- Direction: Filter the records down to the lines containing the string "depth", and copy each such line.

◆ ◆ ◆ ◆ ◆ ◆ ◆

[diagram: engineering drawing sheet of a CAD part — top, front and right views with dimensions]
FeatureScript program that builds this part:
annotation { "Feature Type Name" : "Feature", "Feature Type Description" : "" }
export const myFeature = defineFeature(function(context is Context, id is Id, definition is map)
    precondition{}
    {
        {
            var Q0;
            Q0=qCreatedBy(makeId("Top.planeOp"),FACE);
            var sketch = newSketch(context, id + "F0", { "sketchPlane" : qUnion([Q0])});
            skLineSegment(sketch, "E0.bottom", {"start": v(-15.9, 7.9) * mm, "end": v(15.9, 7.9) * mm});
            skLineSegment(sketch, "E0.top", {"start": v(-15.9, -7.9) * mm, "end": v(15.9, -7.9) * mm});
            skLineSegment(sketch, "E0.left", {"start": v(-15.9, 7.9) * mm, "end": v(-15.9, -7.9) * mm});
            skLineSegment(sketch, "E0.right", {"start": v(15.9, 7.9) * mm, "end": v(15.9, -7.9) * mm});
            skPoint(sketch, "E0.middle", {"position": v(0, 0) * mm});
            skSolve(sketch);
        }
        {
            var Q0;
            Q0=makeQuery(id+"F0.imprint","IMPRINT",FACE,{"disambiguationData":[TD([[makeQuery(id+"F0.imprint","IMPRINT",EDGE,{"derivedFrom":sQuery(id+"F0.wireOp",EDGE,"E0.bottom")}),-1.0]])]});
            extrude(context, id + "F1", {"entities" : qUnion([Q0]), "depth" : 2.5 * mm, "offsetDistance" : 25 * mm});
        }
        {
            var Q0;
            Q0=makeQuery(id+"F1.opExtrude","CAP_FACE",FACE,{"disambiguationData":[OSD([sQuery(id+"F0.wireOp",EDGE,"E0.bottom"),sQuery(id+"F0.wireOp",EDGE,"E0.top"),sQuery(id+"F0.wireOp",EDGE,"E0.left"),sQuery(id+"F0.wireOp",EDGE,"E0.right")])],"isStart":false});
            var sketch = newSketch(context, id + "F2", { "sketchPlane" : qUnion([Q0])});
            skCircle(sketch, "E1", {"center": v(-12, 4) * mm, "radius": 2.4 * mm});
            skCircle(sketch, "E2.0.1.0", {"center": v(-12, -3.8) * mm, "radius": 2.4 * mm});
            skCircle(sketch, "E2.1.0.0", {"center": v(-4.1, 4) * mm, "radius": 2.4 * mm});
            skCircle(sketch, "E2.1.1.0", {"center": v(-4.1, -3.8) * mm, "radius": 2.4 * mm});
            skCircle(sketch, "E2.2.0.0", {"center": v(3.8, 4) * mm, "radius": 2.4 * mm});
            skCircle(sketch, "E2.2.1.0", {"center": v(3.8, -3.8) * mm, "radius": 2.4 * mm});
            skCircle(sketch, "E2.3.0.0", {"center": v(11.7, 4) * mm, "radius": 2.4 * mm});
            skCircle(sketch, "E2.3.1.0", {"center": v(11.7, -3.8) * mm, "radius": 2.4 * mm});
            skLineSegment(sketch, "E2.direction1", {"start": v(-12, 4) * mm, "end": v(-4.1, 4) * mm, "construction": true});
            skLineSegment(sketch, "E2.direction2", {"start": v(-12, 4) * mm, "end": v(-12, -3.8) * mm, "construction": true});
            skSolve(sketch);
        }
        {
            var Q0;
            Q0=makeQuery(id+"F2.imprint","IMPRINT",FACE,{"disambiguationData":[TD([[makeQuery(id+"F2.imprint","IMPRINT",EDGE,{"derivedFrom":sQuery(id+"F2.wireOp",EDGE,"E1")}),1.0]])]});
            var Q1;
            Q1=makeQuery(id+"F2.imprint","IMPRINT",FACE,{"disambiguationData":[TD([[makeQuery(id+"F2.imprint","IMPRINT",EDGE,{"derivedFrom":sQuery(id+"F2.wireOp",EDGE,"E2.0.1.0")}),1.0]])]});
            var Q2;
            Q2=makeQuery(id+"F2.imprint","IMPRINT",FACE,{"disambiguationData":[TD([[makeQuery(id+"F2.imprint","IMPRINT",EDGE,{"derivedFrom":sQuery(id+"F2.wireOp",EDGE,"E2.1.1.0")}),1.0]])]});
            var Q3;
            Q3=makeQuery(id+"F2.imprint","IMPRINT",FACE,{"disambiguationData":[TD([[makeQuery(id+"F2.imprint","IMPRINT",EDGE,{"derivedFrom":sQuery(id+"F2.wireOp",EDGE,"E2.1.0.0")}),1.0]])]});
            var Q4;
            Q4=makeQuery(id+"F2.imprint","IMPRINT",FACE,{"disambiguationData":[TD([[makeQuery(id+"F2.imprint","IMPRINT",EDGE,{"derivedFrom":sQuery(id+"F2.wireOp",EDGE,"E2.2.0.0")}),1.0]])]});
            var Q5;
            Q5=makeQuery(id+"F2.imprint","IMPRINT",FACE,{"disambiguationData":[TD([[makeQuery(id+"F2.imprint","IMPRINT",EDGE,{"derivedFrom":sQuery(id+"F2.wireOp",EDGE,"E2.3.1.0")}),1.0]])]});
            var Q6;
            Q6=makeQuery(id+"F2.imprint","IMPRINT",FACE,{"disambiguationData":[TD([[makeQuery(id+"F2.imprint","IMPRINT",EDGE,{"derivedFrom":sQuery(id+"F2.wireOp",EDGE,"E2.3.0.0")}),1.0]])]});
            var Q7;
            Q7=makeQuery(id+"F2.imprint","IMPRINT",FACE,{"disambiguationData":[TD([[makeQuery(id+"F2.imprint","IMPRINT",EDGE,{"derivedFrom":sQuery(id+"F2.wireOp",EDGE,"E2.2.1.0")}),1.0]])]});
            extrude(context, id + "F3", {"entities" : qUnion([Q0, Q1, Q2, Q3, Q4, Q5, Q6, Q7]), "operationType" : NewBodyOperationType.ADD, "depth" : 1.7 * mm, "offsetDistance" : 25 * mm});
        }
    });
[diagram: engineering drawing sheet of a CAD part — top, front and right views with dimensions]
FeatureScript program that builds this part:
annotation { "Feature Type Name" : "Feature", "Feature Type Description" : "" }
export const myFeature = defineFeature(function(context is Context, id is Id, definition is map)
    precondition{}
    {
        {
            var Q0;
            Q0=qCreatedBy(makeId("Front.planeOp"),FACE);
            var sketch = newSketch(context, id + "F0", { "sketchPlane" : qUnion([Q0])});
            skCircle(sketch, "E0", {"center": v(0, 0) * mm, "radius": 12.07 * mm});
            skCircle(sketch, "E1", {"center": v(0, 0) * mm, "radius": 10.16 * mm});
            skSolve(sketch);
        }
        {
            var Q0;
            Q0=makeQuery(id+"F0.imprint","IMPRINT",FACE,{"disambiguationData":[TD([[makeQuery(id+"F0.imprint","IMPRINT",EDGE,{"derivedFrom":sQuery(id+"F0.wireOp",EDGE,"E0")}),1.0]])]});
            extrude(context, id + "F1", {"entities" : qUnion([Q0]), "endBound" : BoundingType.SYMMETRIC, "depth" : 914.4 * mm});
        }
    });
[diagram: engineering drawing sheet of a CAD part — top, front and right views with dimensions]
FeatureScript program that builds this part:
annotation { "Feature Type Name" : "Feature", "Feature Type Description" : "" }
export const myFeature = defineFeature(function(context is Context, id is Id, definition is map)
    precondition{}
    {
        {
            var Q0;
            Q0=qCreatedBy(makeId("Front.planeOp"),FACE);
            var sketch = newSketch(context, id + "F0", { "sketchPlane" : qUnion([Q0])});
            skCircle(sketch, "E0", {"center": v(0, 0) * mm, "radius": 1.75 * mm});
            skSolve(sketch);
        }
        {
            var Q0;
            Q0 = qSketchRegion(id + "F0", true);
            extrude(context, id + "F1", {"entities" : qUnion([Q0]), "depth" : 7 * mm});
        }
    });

◆ ◆ ◆ ◆ ◆ ◆ ◆

- Complete response:
            extrude(context, id + "F1", {"entities" : qUnion([Q0]), "depth" : 2.5 * mm, "offsetDistance" : 25 * mm});
            extrude(context, id + "F3", {"entities" : qUnion([Q0, Q1, Q2, Q3, Q4, Q5, Q6, Q7]), "operationType" : NewBodyOperationType.ADD, "depth" : 1.7 * mm, "offsetDistance" : 25 * mm});
            extrude(context, id + "F1", {"entities" : qUnion([Q0]), "endBound" : BoundingType.SYMMETRIC, "depth" : 914.4 * mm});
            extrude(context, id + "F1", {"entities" : qUnion([Q0]), "depth" : 7 * mm});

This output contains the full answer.